• **TASK TO CARRY OUT**:
Can you edit the lines below so that each "vernier caliper" reads "slide caliper", with nothing else changed?

▼

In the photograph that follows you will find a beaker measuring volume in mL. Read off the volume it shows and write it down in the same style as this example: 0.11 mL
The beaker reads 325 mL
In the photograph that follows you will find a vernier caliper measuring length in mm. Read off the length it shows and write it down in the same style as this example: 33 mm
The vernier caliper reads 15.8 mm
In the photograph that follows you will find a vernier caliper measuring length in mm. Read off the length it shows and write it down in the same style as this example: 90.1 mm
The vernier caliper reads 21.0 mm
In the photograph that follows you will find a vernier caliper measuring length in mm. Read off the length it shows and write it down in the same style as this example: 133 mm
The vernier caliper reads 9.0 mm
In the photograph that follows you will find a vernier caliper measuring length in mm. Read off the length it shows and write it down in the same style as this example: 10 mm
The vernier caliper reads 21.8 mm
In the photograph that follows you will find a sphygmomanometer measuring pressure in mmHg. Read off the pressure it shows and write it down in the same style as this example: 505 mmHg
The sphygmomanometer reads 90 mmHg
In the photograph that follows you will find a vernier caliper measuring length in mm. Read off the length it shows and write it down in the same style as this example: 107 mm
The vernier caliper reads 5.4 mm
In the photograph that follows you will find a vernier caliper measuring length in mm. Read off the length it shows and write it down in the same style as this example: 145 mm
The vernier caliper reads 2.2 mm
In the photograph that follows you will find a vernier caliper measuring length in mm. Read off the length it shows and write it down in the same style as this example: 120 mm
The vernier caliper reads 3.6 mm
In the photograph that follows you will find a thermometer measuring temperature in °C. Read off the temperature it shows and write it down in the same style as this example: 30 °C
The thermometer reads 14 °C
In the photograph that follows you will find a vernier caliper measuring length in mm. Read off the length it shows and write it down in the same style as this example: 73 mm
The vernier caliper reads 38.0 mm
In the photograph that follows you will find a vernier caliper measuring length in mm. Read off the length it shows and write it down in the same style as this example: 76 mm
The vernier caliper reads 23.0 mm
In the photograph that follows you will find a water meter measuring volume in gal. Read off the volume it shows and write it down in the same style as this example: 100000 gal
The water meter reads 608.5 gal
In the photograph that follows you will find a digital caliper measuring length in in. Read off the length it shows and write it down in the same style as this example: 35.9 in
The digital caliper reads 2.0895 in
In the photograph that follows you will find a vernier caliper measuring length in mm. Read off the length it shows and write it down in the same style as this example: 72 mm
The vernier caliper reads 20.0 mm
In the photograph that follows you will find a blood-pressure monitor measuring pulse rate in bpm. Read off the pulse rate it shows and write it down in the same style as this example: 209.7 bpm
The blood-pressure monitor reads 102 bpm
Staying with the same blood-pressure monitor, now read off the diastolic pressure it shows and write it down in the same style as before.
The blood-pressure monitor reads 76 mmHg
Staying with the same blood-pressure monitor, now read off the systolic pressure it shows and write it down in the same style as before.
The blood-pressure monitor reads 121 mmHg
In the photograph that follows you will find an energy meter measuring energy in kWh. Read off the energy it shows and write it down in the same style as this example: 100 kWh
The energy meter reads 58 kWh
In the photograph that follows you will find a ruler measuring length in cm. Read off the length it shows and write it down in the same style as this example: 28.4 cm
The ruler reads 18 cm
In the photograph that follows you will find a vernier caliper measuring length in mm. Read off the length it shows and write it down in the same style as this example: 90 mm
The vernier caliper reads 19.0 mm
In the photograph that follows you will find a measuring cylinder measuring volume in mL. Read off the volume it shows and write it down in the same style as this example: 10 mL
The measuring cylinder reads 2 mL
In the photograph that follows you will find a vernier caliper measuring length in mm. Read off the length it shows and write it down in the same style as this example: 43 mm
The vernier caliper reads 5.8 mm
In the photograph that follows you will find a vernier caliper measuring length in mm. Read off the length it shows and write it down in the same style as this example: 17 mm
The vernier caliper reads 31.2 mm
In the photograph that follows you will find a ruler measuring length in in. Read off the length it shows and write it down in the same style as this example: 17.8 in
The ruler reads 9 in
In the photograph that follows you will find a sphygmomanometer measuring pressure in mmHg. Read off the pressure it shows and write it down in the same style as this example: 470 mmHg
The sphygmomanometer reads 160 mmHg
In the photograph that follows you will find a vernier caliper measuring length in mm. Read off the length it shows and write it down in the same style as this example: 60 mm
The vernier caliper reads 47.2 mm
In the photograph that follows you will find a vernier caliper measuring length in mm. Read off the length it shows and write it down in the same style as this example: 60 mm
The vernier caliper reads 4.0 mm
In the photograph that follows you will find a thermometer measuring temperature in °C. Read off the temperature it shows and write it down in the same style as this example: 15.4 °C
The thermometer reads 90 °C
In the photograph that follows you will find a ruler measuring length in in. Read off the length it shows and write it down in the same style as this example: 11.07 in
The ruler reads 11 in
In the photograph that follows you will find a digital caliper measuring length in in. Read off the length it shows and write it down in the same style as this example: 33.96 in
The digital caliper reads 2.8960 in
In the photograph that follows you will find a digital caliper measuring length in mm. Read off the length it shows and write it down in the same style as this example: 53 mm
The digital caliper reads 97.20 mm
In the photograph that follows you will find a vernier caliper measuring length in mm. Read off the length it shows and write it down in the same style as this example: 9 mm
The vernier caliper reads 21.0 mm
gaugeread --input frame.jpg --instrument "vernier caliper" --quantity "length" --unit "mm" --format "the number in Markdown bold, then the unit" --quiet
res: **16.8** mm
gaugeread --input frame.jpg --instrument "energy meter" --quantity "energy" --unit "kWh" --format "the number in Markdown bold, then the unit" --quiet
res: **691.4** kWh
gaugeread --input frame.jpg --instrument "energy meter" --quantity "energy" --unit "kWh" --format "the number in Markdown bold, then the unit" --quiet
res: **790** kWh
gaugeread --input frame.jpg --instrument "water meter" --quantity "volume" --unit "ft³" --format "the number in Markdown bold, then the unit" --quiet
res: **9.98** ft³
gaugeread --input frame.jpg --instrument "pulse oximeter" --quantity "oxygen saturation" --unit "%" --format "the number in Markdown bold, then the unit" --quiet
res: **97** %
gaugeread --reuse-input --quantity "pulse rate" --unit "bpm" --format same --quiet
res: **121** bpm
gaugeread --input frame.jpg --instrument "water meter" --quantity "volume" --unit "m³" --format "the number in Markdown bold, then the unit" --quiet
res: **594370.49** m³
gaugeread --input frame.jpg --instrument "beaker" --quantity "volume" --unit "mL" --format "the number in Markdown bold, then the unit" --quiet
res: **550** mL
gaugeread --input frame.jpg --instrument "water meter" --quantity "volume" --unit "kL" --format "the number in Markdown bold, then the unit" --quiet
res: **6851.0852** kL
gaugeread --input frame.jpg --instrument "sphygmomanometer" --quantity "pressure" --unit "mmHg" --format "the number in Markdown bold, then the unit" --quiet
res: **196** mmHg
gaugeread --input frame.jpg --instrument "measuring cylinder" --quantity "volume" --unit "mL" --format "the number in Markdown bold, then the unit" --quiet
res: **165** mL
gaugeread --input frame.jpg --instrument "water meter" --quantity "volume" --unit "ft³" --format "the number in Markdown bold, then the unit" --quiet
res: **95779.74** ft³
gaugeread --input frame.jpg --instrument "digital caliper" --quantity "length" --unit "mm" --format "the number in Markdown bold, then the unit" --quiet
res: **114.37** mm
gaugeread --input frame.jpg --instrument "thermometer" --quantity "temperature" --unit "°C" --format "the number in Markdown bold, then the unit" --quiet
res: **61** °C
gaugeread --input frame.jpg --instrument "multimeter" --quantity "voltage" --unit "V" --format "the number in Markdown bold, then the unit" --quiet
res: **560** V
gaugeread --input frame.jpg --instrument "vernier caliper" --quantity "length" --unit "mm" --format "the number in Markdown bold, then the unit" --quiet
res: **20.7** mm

▲

• **RESPONSE TO THE EXERCISE**:
In the photograph that follows you will find a beaker measuring volume in mL. Read off the volume it shows and write it down in the same style as this example: 0.11 mL
The beaker reads 325 mL
In the photograph that follows you will find a slide caliper measuring length in mm. Read off the length it shows and write it down in the same style as this example: 33 mm
The slide caliper reads 15.8 mm
In the photograph that follows you will find a slide caliper measuring length in mm. Read off the length it shows and write it down in the same style as this example: 90.1 mm
The slide caliper reads 21.0 mm
In the photograph that follows you will find a slide caliper measuring length in mm. Read off the length it shows and write it down in the same style as this example: 133 mm
The slide caliper reads 9.0 mm
In the photograph that follows you will find a slide caliper measuring length in mm. Read off the length it shows and write it down in the same style as this example: 10 mm
The slide caliper reads 21.8 mm
In the photograph that follows you will find a sphygmomanometer measuring pressure in mmHg. Read off the pressure it shows and write it down in the same style as this example: 505 mmHg
The sphygmomanometer reads 90 mmHg
In the photograph that follows you will find a slide caliper measuring length in mm. Read off the length it shows and write it down in the same style as this example: 107 mm
The slide caliper reads 5.4 mm
In the photograph that follows you will find a slide caliper measuring length in mm. Read off the length it shows and write it down in the same style as this example: 145 mm
The slide caliper reads 2.2 mm
In the photograph that follows you will find a slide caliper measuring length in mm. Read off the length it shows and write it down in the same style as this example: 120 mm
The slide caliper reads 3.6 mm
In the photograph that follows you will find a thermometer measuring temperature in °C. Read off the temperature it shows and write it down in the same style as this example: 30 °C
The thermometer reads 14 °C
In the photograph that follows you will find a slide caliper measuring length in mm. Read off the length it shows and write it down in the same style as this example: 73 mm
The slide caliper reads 38.0 mm
In the photograph that follows you will find a slide caliper measuring length in mm. Read off the length it shows and write it down in the same style as this example: 76 mm
The slide caliper reads 23.0 mm
In the photograph that follows you will find a water meter measuring volume in gal. Read off the volume it shows and write it down in the same style as this example: 100000 gal
The water meter reads 608.5 gal
In the photograph that follows you will find a digital caliper measuring length in in. Read off the length it shows and write it down in the same style as this example: 35.9 in
The digital caliper reads 2.0895 in
In the photograph that follows you will find a slide caliper measuring length in mm. Read off the length it shows and write it down in the same style as this example: 72 mm
The slide caliper reads 20.0 mm
In the photograph that follows you will find a blood-pressure monitor measuring pulse rate in bpm. Read off the pulse rate it shows and write it down in the same style as this example: 209.7 bpm
The blood-pressure monitor reads 102 bpm
Staying with the same blood-pressure monitor, now read off the diastolic pressure it shows and write it down in the same style as before.
The blood-pressure monitor reads 76 mmHg
Staying with the same blood-pressure monitor, now read off the systolic pressure it shows and write it down in the same style as before.
The blood-pressure monitor reads 121 mmHg
In the photograph that follows you will find an energy meter measuring energy in kWh. Read off the energy it shows and write it down in the same style as this example: 100 kWh
The energy meter reads 58 kWh
In the photograph that follows you will find a ruler measuring length in cm. Read off the length it shows and write it down in the same style as this example: 28.4 cm
The ruler reads 18 cm
In the photograph that follows you will find a slide caliper measuring length in mm. Read off the length it shows and write it down in the same style as this example: 90 mm
The slide caliper reads 19.0 mm
In the photograph that follows you will find a measuring cylinder measuring volume in mL. Read off the volume it shows and write it down in the same style as this example: 10 mL
The measuring cylinder reads 2 mL
In the photograph that follows you will find a slide caliper measuring length in mm. Read off the length it shows and write it down in the same style as this example: 43 mm
The slide caliper reads 5.8 mm
In the photograph that follows you will find a slide caliper measuring length in mm. Read off the length it shows and write it down in the same style as this example: 17 mm
The slide caliper reads 31.2 mm
In the photograph that follows you will find a ruler measuring length in in. Read off the length it shows and write it down in the same style as this example: 17.8 in
The ruler reads 9 in
In the photograph that follows you will find a sphygmomanometer measuring pressure in mmHg. Read off the pressure it shows and write it down in the same style as this example: 470 mmHg
The sphygmomanometer reads 160 mmHg
In the photograph that follows you will find a slide caliper measuring length in mm. Read off the length it shows and write it down in the same style as this example: 60 mm
The slide caliper reads 47.2 mm
In the photograph that follows you will find a slide caliper measuring length in mm. Read off the length it shows and write it down in the same style as this example: 60 mm
The slide caliper reads 4.0 mm
In the photograph that follows you will find a thermometer measuring temperature in °C. Read off the temperature it shows and write it down in the same style as this example: 15.4 °C
The thermometer reads 90 °C
In the photograph that follows you will find a ruler measuring length in in. Read off the length it shows and write it down in the same style as this example: 11.07 in
The ruler reads 11 in
In the photograph that follows you will find a digital caliper measuring length in in. Read off the length it shows and write it down in the same style as this example: 33.96 in
The digital caliper reads 2.8960 in
In the photograph that follows you will find a digital caliper measuring length in mm. Read off the length it shows and write it down in the same style as this example: 53 mm
The digital caliper reads 97.20 mm
In the photograph that follows you will find a slide caliper measuring length in mm. Read off the length it shows and write it down in the same style as this example: 9 mm
The slide caliper reads 21.0 mm
gaugeread --input frame.jpg --instrument "slide caliper" --quantity "length" --unit "mm" --format "the number in Markdown bold, then the unit" --quiet
res: **16.8** mm
gaugeread --input frame.jpg --instrument "energy meter" --quantity "energy" --unit "kWh" --format "the number in Markdown bold, then the unit" --quiet
res: **691.4** kWh
gaugeread --input frame.jpg --instrument "energy meter" --quantity "energy" --unit "kWh" --format "the number in Markdown bold, then the unit" --quiet
res: **790** kWh
gaugeread --input frame.jpg --instrument "water meter" --quantity "volume" --unit "ft³" --format "the number in Markdown bold, then the unit" --quiet
res: **9.98** ft³
gaugeread --input frame.jpg --instrument "pulse oximeter" --quantity "oxygen saturation" --unit "%" --format "the number in Markdown bold, then the unit" --quiet
res: **97** %
gaugeread --reuse-input --quantity "pulse rate" --unit "bpm" --format same --quiet
res: **121** bpm
gaugeread --input frame.jpg --instrument "water meter" --quantity "volume" --unit "m³" --format "the number in Markdown bold, then the unit" --quiet
res: **594370.49** m³
gaugeread --input frame.jpg --instrument "beaker" --quantity "volume" --unit "mL" --format "the number in Markdown bold, then the unit" --quiet
res: **550** mL
gaugeread --input frame.jpg --instrument "water meter" --quantity "volume" --unit "kL" --format "the number in Markdown bold, then the unit" --quiet
res: **6851.0852** kL
gaugeread --input frame.jpg --instrument "sphygmomanometer" --quantity "pressure" --unit "mmHg" --format "the number in Markdown bold, then the unit" --quiet
res: **196** mmHg
gaugeread --input frame.jpg --instrument "measuring cylinder" --quantity "volume" --unit "mL" --format "the number in Markdown bold, then the unit" --quiet
res: **165** mL
gaugeread --input frame.jpg --instrument "water meter" --quantity "volume" --unit "ft³" --format "the number in Markdown bold, then the unit" --quiet
res: **95779.74** ft³
gaugeread --input frame.jpg --instrument "digital caliper" --quantity "length" --unit "mm" --format "the number in Markdown bold, then the unit" --quiet
res: **114.37** mm
gaugeread --input frame.jpg --instrument "thermometer" --quantity "temperature" --unit "°C" --format "the number in Markdown bold, then the unit" --quiet
res: **61** °C
gaugeread --input frame.jpg --instrument "multimeter" --quantity "voltage" --unit "V" --format "the number in Markdown bold, then the unit" --quiet
res: **560** V
gaugeread --input frame.jpg --instrument "slide caliper" --quantity "length" --unit "mm" --format "the number in Markdown bold, then the unit" --quiet
res: **20.7** mm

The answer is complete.